By Ellen M. Gilmer | 09/07/2016 07:48 AM EDT

Environmentalists notched a major victory on hydraulic fracturing yesterday when a federal court ordered the Obama administration to conduct additional environmental review for fracking on public lands in California.

The decision, from the U.S. District Court for the Central District of California, is the first major ruling on environmental review for fracking during the federal government’s land-planning phase. The court found that the Bureau of Land Management failed to adequately analyze fracking’s impacts when it crafted a resource management plan (RMP) and related environmental review for more than 1 million acres in the Golden State’s central region.

Judge Michael Fitzgerald, an Obama appointee, ordered BLM to conduct a supplemental environmental impact statement (EIS) to give greater consideration to fracking’s risks, which he noted could include groundwater contamination, seismicity and chemical leaks.


"Although the parties disagree as to whether these concerns are well-founded, the Bureau acknowledges that fracking is, at a minimum, a controversial national issue," he wrote in his order.

The Center for Biological Diversity and Los Padres ForestWatch challenged the agency’s RMP last year, arguing that the agency’s development plan for lands in the Central Valley, San Joaquin Valley and southern Sierra Nevada and along the central coast referenced fracking only three times and did not consider new research on its impacts. The National Environmental Policy Act requires federal agencies to prepare supplemental environmental impact statements when significant new information comes to light (EnergyWire, June 11, 2015).

BLM has argued that the environmental groups’ lawsuit is not appropriate at the RMP stage because they have opportunities to participate in and challenge the NEPA process during leasing and permitting. But Fitzgerald rejected the argument, noting that the agency had an obligation to consider the impacts of a technique unquestionably expected to play a leading role in future development of the RMP area.

"The Bureau was not only aware of the projected growth in the use of fracking but also estimated that 25% of new wells in the Decision Area are expected to be fracked the future," Fitzgerald wrote. "Yet aside from these three isolated and passing references to fracking in the [RMP], the 1,073-page document makes no mention of fracking at all, let alone a meaningful discussion to inform decision-makers and the public of the attendant environmental concerns unique to fracking."

Environmentalists hailed the decision as a major step toward closer review of fracking.
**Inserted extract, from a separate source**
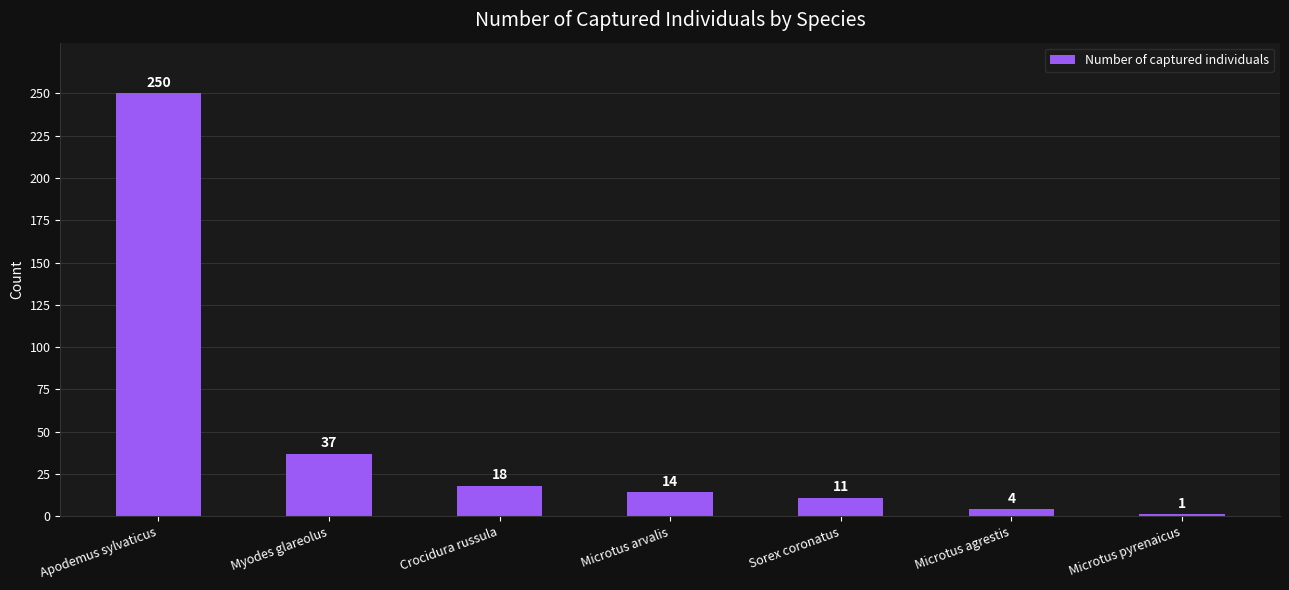

Rank the categories by value from lowest to highest.

Microtus pyrenaicus, Microtus agrestis, Sorex coronatus, Microtus arvalis, Crocidura russula, Myodes glareolus, Apodemus sylvaticus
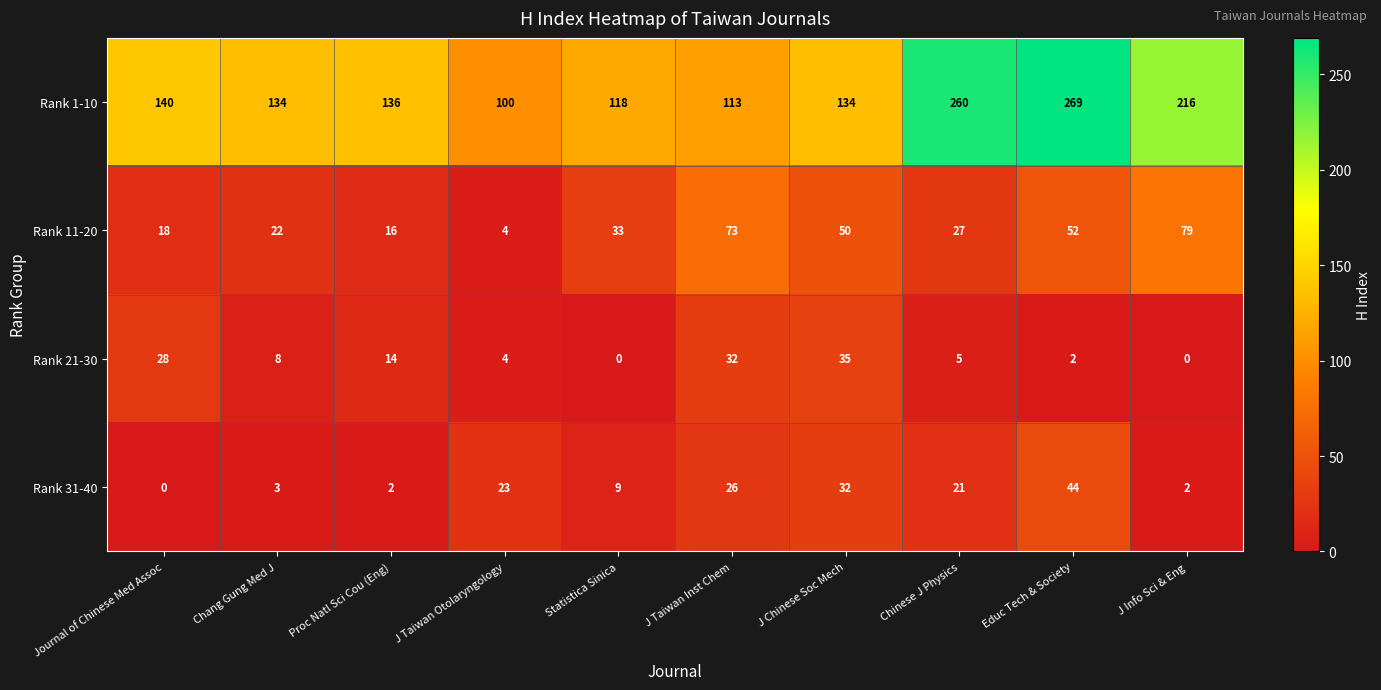

What is the difference between the maximum and minimum values in the Rank 11-20 series?

75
"We are still digesting the decision, but it is without question a significant victory," Earthjustice attorney Greg Loarie, who is representing the groups, said in an email. "Our hope is that the decision will finally put an end to BLM’s practice of rubber stamping of fracking in California. Fracking is bad policy under any circumstance, but in a drought fracking is plain insane. We need to be conserving our groundwater, not polluting it."

The only similar decision on fracking came in 2013 from the neighboring Northern District of California, which found that BLM failed to consider fracking’s impacts during the leasing stage.

Los Padres ForestWatch Executive Director Jeff Kuyper said in a statement that he hoped the ruling would spur additional protection of public lands in California. CBD’s conservation director, Brendan Cummings, said the court’s decision should serve as a warning to the Obama administration to "end this reckless rush to auction off our public land to oil companies."

BLM did not respond to a request for comment, nor did representatives for the Western States Petroleum Association or the Western Energy Alliance.